-- Job item --
Please copy everything from the line containing "What position from" down to the end of the items, substituting "place" for "position" and leaving all else unchanged. Omit the pictures.

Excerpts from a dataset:

++++++++

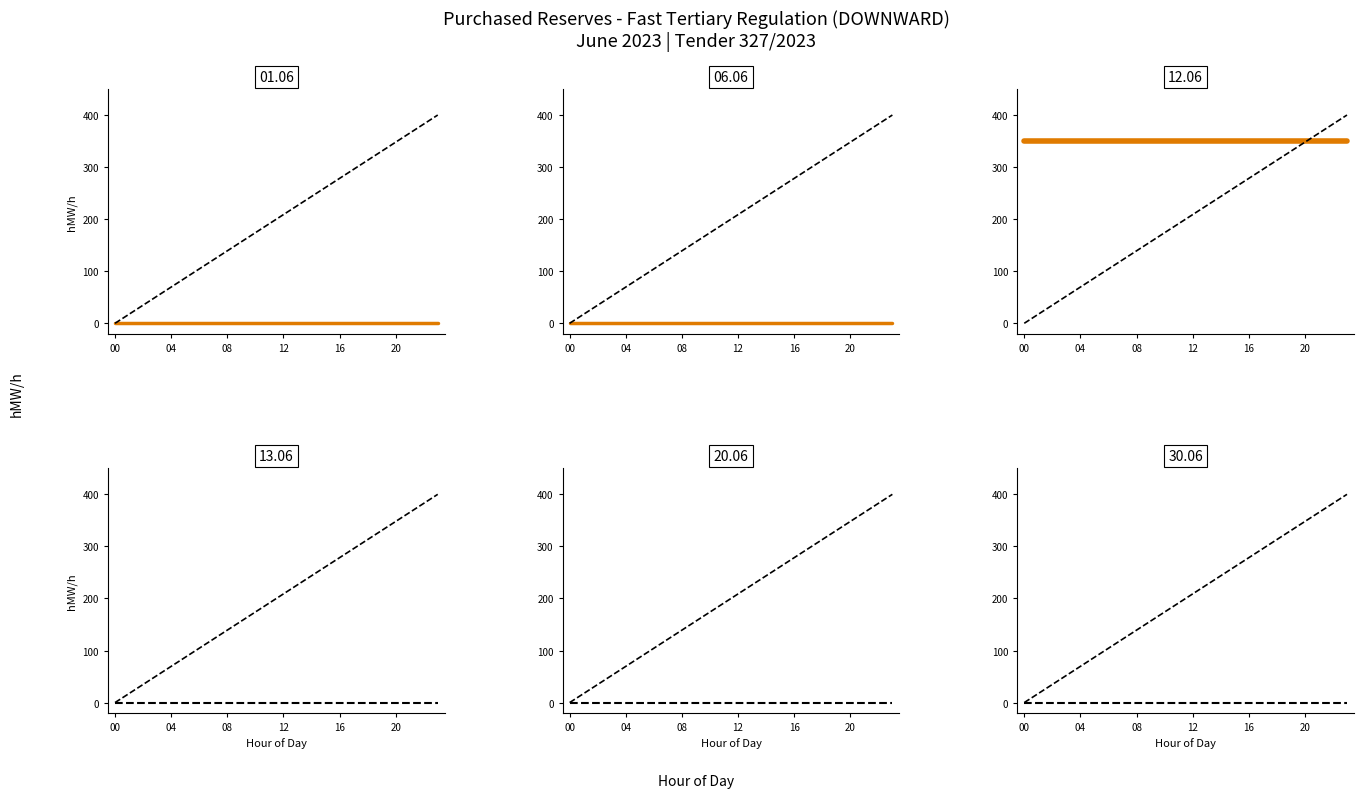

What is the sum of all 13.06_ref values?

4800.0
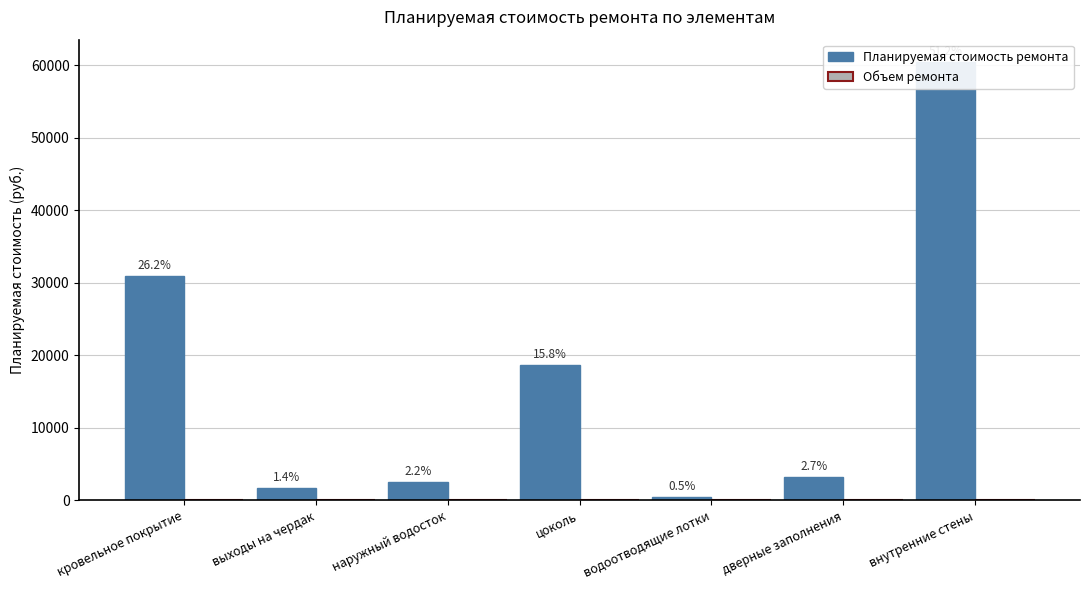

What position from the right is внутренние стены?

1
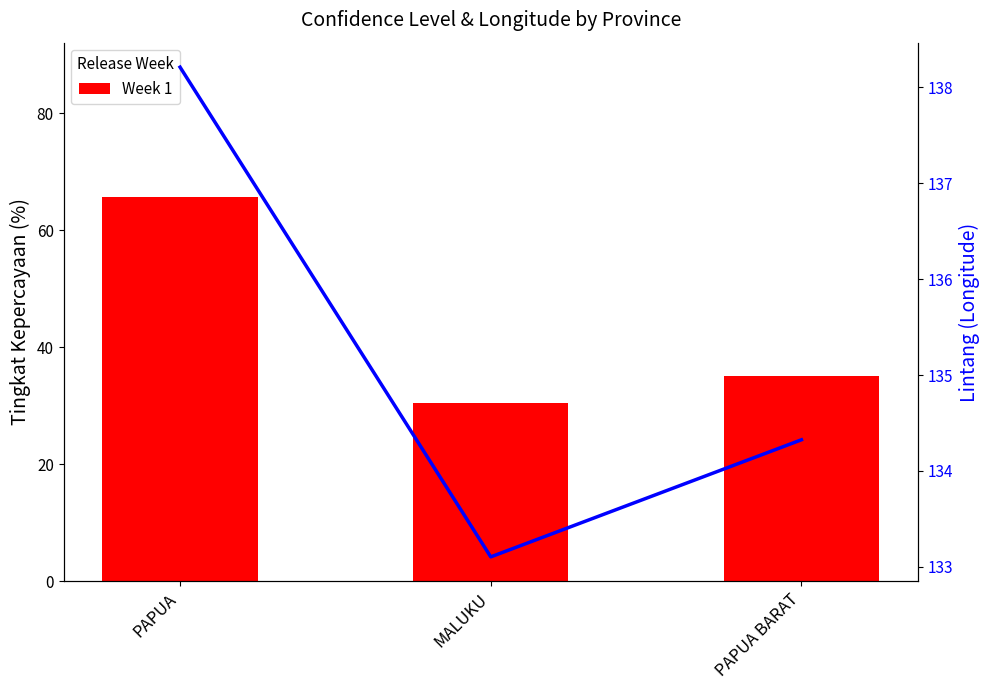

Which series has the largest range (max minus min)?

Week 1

++++++++

-- Finished task --
What place from the right is внутренние стены?

1

Which series has the largest range (max minus min)?

Week 1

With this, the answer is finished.